Berangkat dari pertanyaan tersebut, saya ingin mengatakan bahwa pergerakan sejatinya memiliki tujuan perubahan, ntah melalui perlawanan atau tidak. Pergerakan yang mencari jalan keluar melalui perlawanan adalah sah-sah saja dan suatu tindakan yang luar biasa selama tujuannya adalah kebaikan, ketertiban, dan kesejahteraan. Pergerakan yang dilakukan dengan jalan yang lebih lembut seperti membentuk dan menjalankan organisasi dengan program-program tertentu dalam rangka mencapi kebaikan, ketertiban dan kesejahteraan pun tidak ada salahnya.

Analogi yang mengatakan menyulap sebidang tanah yang penuh semak belukar menjadi sebuah taman, berarti kita harus “menebas” atau mungkin “membakar” agar tak ada lagi semak belukar yang menggagu dan tercapailah tujuan memiliki taman yang indah adalah sah-sah saja. Namun, jika analoginya adalah sebidang tanah yang tak memiliki semak belukar namun tanah itu hanya gersang, maka mungkin kita tak perlu “parang” atau “api”, melainkan  cukup dengan air untuk menyiram lalu menanam berbagai jenis tanaman yang bisa bermanfaat.

Pertanyaannya apakah menyiram tidak membutuhkan perjuangan? Jawabannya tentu saja butuh perjuangan. Apakah butuh perlawanan? Mungkin saja, jika perlawanan ditafsirkan dalam dimensi ”usaha” atau ‘upaya” untuk menyiram, kita perlu melawan kemalasan kita untuk menyiram.

Kata “melawan” harus diposisikan dalam kondisi yang lebih kontekstual seperti melawan penjajahan, melawan kesewenang-wenangan, melawan ketidak-adilan termasuk melawan tuan tanah yang tidak adil terhadap petani. Sedangkan untuk kondisi-kondisi dimana tidak ada pertentangan yang riil maka saya lebih menggunakan istilah “usaha” atau “upaya”, istilah itu adalah lebih kontekstual.
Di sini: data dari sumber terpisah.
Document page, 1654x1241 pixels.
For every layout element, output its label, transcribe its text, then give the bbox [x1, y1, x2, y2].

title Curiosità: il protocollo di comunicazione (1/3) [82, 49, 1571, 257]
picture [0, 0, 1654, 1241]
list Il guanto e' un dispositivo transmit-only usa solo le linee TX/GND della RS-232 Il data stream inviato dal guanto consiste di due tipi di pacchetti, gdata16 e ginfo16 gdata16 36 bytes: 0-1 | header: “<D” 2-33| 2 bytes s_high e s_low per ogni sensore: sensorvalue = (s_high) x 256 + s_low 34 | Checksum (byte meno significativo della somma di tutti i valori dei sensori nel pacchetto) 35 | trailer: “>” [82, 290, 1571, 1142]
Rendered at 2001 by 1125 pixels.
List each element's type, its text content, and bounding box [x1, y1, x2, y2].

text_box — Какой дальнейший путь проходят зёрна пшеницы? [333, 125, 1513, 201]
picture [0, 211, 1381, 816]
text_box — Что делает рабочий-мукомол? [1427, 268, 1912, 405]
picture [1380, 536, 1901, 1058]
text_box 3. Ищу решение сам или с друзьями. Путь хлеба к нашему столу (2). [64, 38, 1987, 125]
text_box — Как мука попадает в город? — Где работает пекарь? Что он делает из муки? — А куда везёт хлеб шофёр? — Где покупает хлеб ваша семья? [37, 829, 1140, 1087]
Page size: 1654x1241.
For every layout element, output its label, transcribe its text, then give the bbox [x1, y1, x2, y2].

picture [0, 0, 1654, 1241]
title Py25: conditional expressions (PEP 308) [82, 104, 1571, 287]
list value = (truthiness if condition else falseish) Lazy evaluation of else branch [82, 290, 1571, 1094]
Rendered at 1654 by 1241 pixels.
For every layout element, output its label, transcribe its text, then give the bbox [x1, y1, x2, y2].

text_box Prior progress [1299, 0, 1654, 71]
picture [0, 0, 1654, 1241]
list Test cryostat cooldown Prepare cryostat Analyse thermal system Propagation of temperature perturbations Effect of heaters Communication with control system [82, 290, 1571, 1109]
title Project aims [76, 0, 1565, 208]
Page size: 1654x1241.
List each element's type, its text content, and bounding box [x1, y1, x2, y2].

Misalnya seperti memperjuangkan (jika “pergerakan” diidentikkan dengan “perjuangan”) cinta seorang wanita, dimana ayah wanita itu menolak memberikan restunya. Lalu apakah perjuangan yang kita lakukan harus dengan perlawanan. Tentu tidak, mungkin kita perlu usaha yang lebih untuk meyakinkan ayahnya.

Jika kata “melawan” diletakkan pada ranah yang tidak kontekstual, maka kita akan terus menerus menjadi musuh bagi diri kita sendiri. Jadi perjuangan tidak hanya dilakukan dengan melawan. Sangat tergantung pada konteks dan kontektualitasnya.

Semoga tulisan ini bisa mengisi khazanah pemahaman tentang pergerakan, perjuangan, perlawanan dan melawan diantara banyaknya pemahaman kita yang beraneka ragam.